— YOUR TASKS —
- A) Answer these questions from the comparative advertising article:
(i) Which marketing strategy does it say directly puts your business up against your competitors?
(ii) Besides communicating value and your offering's best assets, what does comparative advertising do at the same time?
(iii) What two questions about comparative advertising does the article say it will look at?
- B) Pick up the article on comparative advertising after its last sentence and keep writing it.

— PASSAGE —

◇ ◇ ◇

Unless you’re offering a one-of-a-kind product or are the very first one to a specific market, chances are that you’ll be going up against a handful of businesses for a greater share of your target market.
Standing out and separating yourself from these competitors is one of the keys to successful business. Unfortunately, carving out your own niche is easier said than done.
All is not lost though. One marketing strategy that directly puts your business up against your competitors is comparative advertising. Like it’s namesake, comparative advertising compares your business to another, putting it in a better light.
In this article, we take a deep look at comparative advertising. What is it? What are the pros and cons?
We’ll also share some examples of comparative advertising. So let’s not wait any longer. Let’s get started!
What is comparative advertising?
Comparative advertising is a form of advertising that presents your business’ product or service as superior to that of your competitor. It’s a technique that can kill two birds with one stone: you’re communicating value and your offering’s best assets, while creating competitive advantages at the same time.

◇ ◇ ◇

Saved data entries:
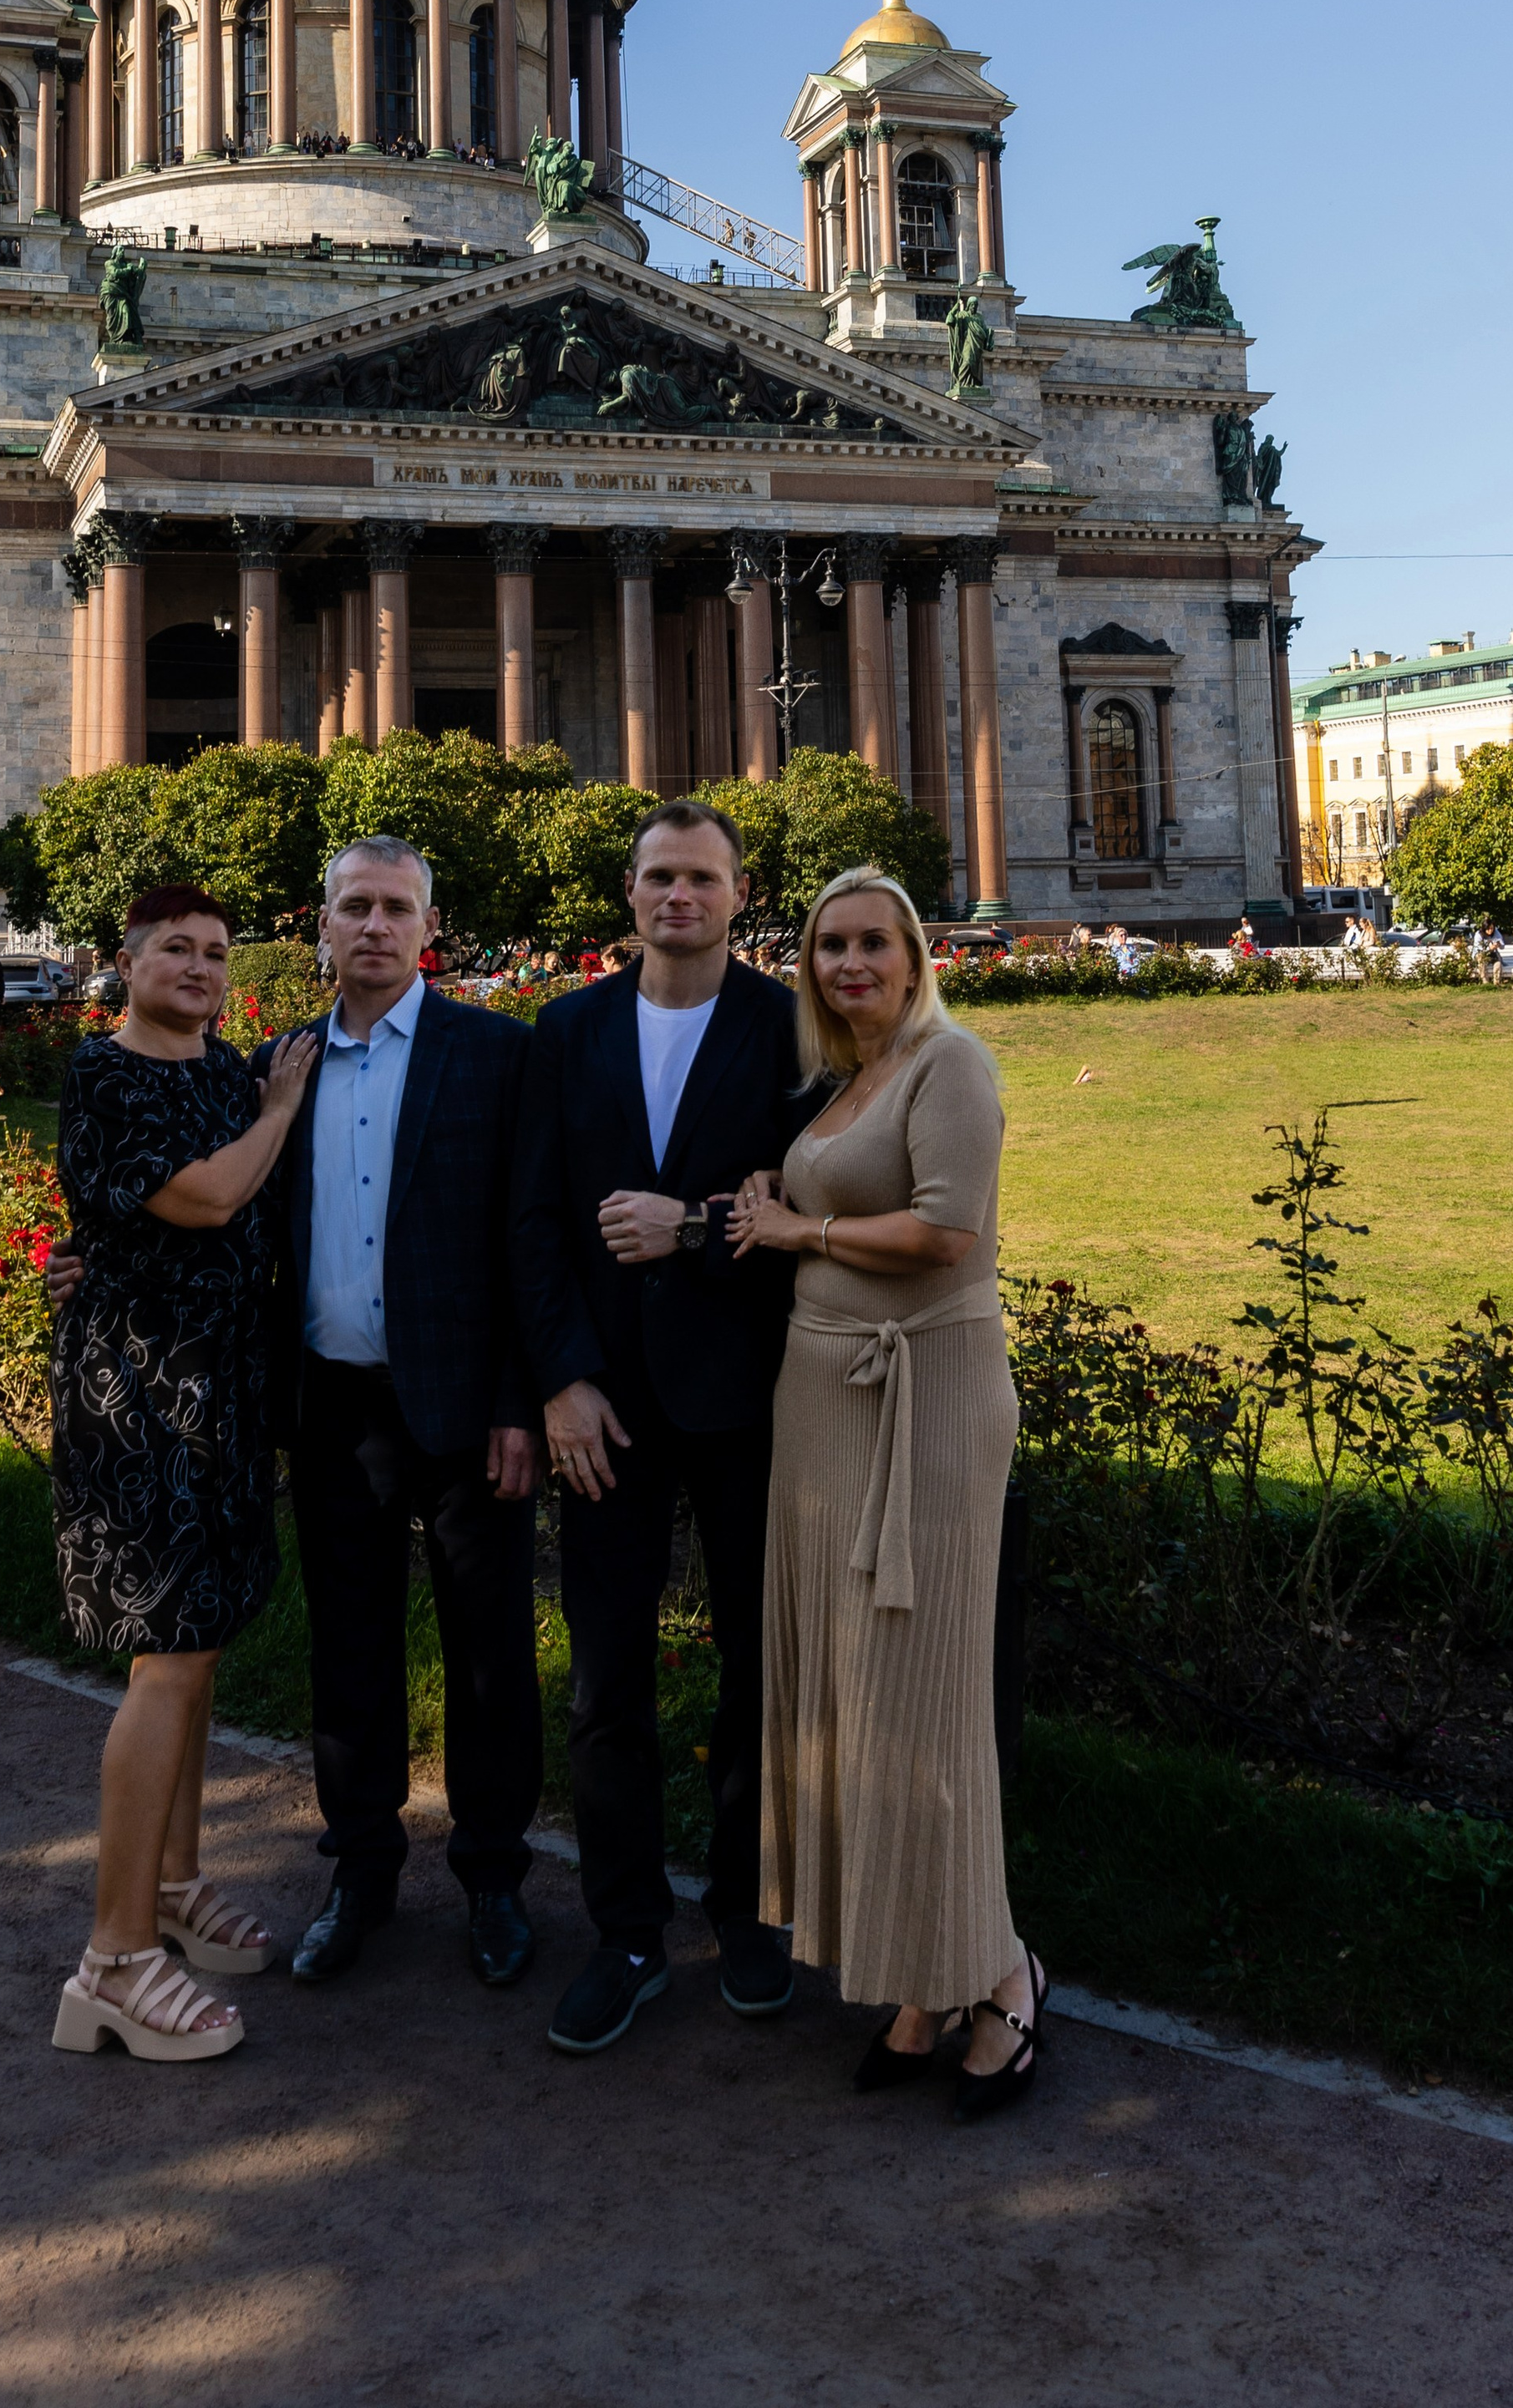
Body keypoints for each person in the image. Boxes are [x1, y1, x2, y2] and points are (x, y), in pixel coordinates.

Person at [728, 866, 1045, 2122]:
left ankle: (1003, 1972)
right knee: (856, 1698)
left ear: (916, 954)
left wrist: (794, 1232)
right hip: (826, 1408)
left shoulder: (947, 1062)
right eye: (829, 946)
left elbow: (946, 1232)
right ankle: (923, 1974)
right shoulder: (844, 1078)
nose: (850, 962)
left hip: (926, 1401)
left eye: (873, 942)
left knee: (925, 1699)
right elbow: (816, 1205)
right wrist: (770, 1210)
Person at [510, 799, 800, 2055]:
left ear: (740, 896)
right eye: (657, 878)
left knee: (759, 1672)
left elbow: (802, 1215)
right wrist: (562, 1380)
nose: (678, 897)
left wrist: (693, 1229)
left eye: (702, 878)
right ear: (626, 898)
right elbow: (531, 1225)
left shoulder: (793, 1031)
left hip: (748, 1398)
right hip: (606, 1410)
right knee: (606, 1682)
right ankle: (626, 1933)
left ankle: (749, 1914)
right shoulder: (565, 1029)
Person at [48, 885, 318, 2064]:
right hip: (143, 1390)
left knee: (199, 1645)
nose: (201, 967)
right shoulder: (106, 1074)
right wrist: (282, 1106)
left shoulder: (222, 1074)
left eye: (215, 952)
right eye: (176, 950)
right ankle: (111, 1960)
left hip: (224, 1384)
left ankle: (172, 1883)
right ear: (128, 961)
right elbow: (209, 1198)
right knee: (164, 1656)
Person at [267, 838, 541, 1993]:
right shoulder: (278, 1066)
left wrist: (522, 1404)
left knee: (488, 1657)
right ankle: (362, 1872)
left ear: (429, 928)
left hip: (470, 1413)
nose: (372, 927)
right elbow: (229, 1219)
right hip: (334, 1406)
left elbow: (531, 1240)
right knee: (352, 1652)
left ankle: (492, 1878)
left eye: (395, 909)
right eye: (352, 908)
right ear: (320, 925)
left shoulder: (494, 1053)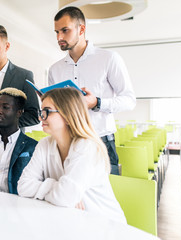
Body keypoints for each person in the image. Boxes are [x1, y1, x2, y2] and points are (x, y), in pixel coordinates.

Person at [48, 7, 136, 175]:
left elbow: (129, 100)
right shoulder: (54, 70)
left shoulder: (109, 58)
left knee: (104, 199)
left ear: (81, 29)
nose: (59, 37)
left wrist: (97, 103)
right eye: (57, 32)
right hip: (68, 142)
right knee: (70, 198)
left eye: (65, 30)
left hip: (100, 142)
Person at [17, 88, 126, 223]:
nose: (40, 117)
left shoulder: (86, 146)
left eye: (47, 112)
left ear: (68, 115)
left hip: (105, 227)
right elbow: (23, 186)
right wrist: (55, 186)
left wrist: (58, 193)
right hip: (71, 221)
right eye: (41, 112)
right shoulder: (44, 144)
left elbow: (65, 197)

◇ ◇ ◇

— ANSWERS FOR THE TASKS —
- A)
(i) Comparative advertising.
(ii) It creates competitive advantages.
(iii) What it is, and what its pros and cons are.

- B)
This advertising technique also gives customers a point of comparison between two separate companies. It’s well known that customers love comparing products and comparison shopping. Comparative advertising lets you do just that; providing customers with product features and qualities all at once.
Comparative ads are incredibly versatile and can take on many forms, whether it be digital or print, videos or photos, or through social media or billboards.
It’s important to note that comparative advertising, while effective, can also be very polarising and can potentially step on toes (which you don’t want to be doing). There are a few things to consider when you do comparative advertising, but more on that later!
5 examples of comparative advertising
To give you a better understanding of comparative advertising, here are 5 real life examples.
One of the most memorable and famous advertising campaigns in history is Apple’s series of ‘Mac v PC’ ads. This is a classic example of comparative advertising. Apple portrays their Mac computer as charismatic, laidback and cooler than their PC counterpart who is dorky, simple and according to the example below, has a long history of bugs and errors.
Vegemite & Marmite
In a more recent example of comparative advertising, famous spread brands Vegemite and Marmite went head to head during the 2019 Ashes, creating their own version of the classic Australia v England rivalry. Both brands took out full page adverts in the Daily Mirror, showcasing their own product while poking fun at their rival. The ads are effective because they’re bold and humorous, making them memorable in the minds of consumers.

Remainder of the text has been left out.